Category by Category Differences in US News Rankings
We’re discussing all of the data from the chart above. To optimize your ability to view this chart, open it on a browser on a desktop or laptop.
There are a few things to note here. The first is that a decrease in the rankings doesn’t necessarily mean a decrease in the “quality” of the school for USN ews purposes. In fact, a number of schools increased in raw score while taking a dip in the ranking (i.e., University of Southern California, Arizona State, George Washington, Colorado). It is simply that peer schools had a little bit more movement than these schools did this year.
The second is that there was quite a furor regarding some changes to the rankings formula, with the introduction of average debt incurred for law school amongst students who took out debt (3% of the new formula) and percentage of students who took out debt (2%). The weights allocated to the “selectivity” categories of test scores, uGPA, and acceptance rate decreased correspondingly, as did the weights allocated to student/teacher ratio, amounts spent on services per student, and amount spent on financial aid. This is similar to the shifts made in the undergraduate rankings, to emphasize outcomes. It personally surprised me how low the % of students taking on debt was at certain schools; I expected more people to have to face a debt burden without the assistance of the rare full ride + stipend deals out there.
Changes to the Formula
There were two other interesting changes to the rankings formula: (i) an increase in weighted bar passage, which is first time bar passes divided by the weighted state bar passage for a particular school, and (ii) a more robust ranking system for the library. Previously, the library rankings included the number of titles and number of volumes available to students, which doesn’t do a whole lot of good for anyone. Now, the library has shifted to include more important factors, such as hours available, number of seats per student, and other factors.
In addition, a raw “increase” in a category (i.e., picking up an extra LSAT point in the median) can actually cause a “decrease” in score. This is because scores are based on standardized data. Data is standardized in relationship with the average, and the “points” allocated to a particular category are given based on how many standard deviations away from a category’s average a school happens to be. The more standard deviations, the more points. So if Princeton Law increases its LSAT score by one point, but everyone else increases their LSAT score by three points, Princeton Law’s LSAT “value” for rankings purposes actually goes down.
US News includes the median GRE scores as percentiles for the category “test scores.” For simplification purposes, and to allow as much of an apples-to-apples comparison as possible, only the LSAT scores are shown in the spreadsheet. US News also has a multi-tiered ranking system for the various categories of jobs, with full weight being applied to full-time, long-term, JD required and JD advantage jobs. For simplification purposes, only these numbers were shown. Most of this data can be found on schools’ ABA reports, which can be accessed here. Some of the data is only available on the US News website, and still other data is just not available to the public, and thus, not included in this spreadsheet.
The Big News
It looks like we have a new “T6”, as Penn caught up to NYU. Penn has long hung out in limbo between “T6” and the “lower half of the T14”; I wonder if the increasingly arbitrary cut-offs for ranking categories will change accordingly?

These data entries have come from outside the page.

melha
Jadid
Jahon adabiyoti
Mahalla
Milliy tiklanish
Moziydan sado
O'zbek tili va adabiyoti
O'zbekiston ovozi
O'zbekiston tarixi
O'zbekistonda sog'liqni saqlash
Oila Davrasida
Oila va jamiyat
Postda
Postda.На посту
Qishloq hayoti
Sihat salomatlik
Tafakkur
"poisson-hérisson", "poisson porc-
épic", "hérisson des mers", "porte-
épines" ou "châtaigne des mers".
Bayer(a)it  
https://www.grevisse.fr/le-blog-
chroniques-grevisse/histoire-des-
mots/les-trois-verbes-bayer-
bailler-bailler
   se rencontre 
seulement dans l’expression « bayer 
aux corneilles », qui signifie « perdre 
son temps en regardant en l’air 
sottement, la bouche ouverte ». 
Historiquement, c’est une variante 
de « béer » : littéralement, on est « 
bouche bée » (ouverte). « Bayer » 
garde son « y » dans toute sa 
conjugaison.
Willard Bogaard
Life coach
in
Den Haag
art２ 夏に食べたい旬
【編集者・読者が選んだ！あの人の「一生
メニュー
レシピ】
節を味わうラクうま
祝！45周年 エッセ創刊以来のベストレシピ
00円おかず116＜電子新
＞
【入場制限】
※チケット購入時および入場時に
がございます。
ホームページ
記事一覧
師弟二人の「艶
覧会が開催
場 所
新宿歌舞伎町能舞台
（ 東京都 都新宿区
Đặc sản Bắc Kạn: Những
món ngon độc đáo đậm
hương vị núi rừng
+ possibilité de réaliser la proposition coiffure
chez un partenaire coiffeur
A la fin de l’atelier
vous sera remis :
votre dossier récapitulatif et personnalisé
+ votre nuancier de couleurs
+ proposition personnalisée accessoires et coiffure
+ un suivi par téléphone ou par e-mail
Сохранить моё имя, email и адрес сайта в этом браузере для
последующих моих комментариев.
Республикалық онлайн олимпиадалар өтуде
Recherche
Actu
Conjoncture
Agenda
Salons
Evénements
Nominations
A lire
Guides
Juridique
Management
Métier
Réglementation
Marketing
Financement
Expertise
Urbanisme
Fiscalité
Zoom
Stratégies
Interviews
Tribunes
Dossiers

UCLA overtook GULC; UCLA’s raw score is also now within spitting distance of Cornell. Will we continue to see some shake up in the infamous “T14”, or will things stabilize after this year? Will schools at the tippy top become more generous financially with the new rankings, or do they not have an incentive to do so, with the distance that remains between them and everyone else?
Texas A&M, a relatively young program, has claimed a meteoric rise past Baylor and Texas Tech, two other stalwarts of the Lone Star State. Will the power of its undergrad university push it past SMU?
Only time will tell! But for now, these year’s rankings have been etched into history.